PASSAGE
********************
Alki Point is traditionally credited as the point where the Denny Party founded Seattle prior to moving across Elliott Bay to what is now Downtown. A similar landing at Alki has been reenacted annually since 1950 as part of the week-long Seafair celebration of Seattle's marine and boating heritage. Seafair coincides with West Seattle festivities including Hi-Yu and the West Seattle Summer Fest street festival held each July. Along with its historical significance Alki is also home to the most popular beach in the Seattle area. Fittingly named Alki Beach, it features a long strip of sandy beach full of driftwood, seashells, and fire pits. Low tides offer West Seattleites an opportunity to explore marine life in tidepools. Alki also hosts a flat bike and running trail from which visitors can view the Seattle skyline, Puget Sound, and the Olympic mountains.

The Junction

The Junction is the name used for the commercial district that centers on the intersection of California Avenue S.W. and S.W. Alaska Street. It is sometimes called "West Seattle Junction" or "Alaska Junction" by local residents.
********************
PROBLEMS AND TASKS
1. According to the passage on West Seattle, since what year has a landing at Alki been reenacted each year?
2. Decide whether each statement agrees with the passage on West Seattle, answering yes or no and quoting the words of the passage that settle it:
(a) The Junction is a commercial district centered on the intersection of California Avenue S.W. and S.W. Alaska Street.
(b) The West Seattle Summer Fest street festival takes place every August.
(c) Alki has a hilly trail for biking and running.

SUPPLIED MATERIAL
********************
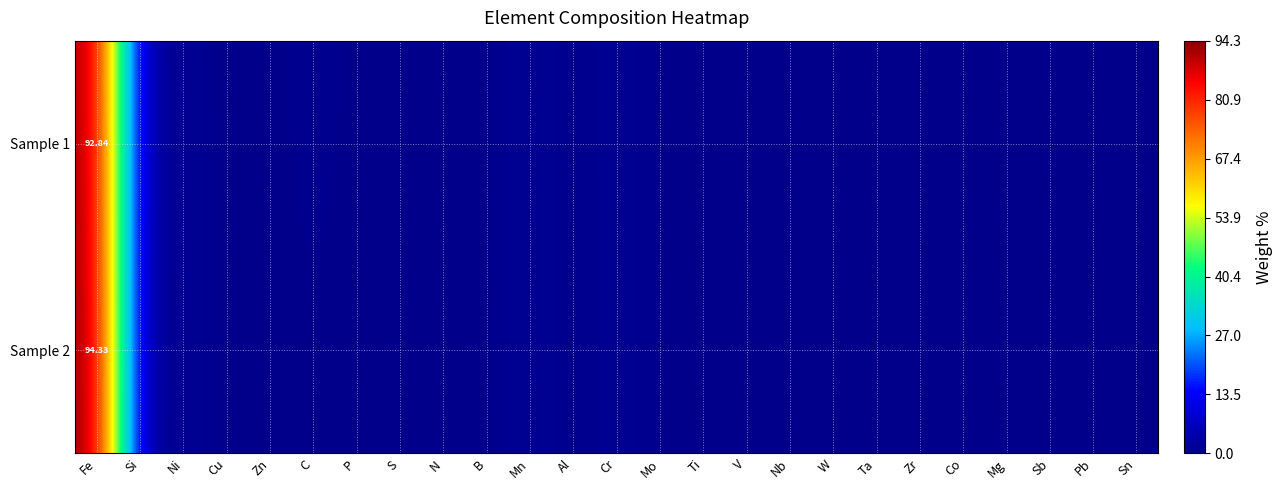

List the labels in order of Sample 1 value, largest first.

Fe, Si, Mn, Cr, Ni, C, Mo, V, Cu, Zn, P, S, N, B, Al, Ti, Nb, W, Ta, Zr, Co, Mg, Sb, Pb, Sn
********************
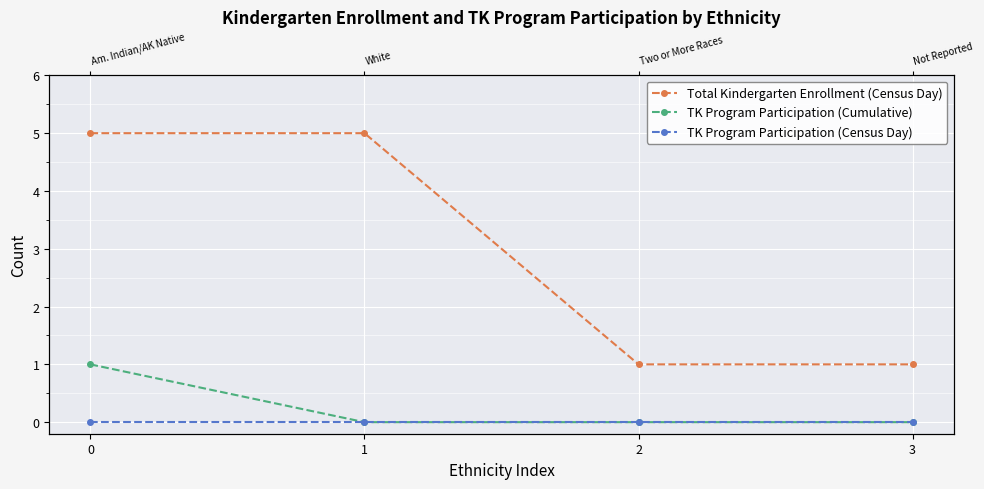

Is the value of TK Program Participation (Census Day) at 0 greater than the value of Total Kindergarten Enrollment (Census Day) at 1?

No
********************
ANSWERS PROVIDED
1. Since 1950.

2.
(a) Yes: "the commercial district that centers on the intersection of California Avenue S.W. and S.W. Alaska Street"
(b) No: "the West Seattle Summer Fest street festival held each July"
(c) No: "a flat bike and running trail"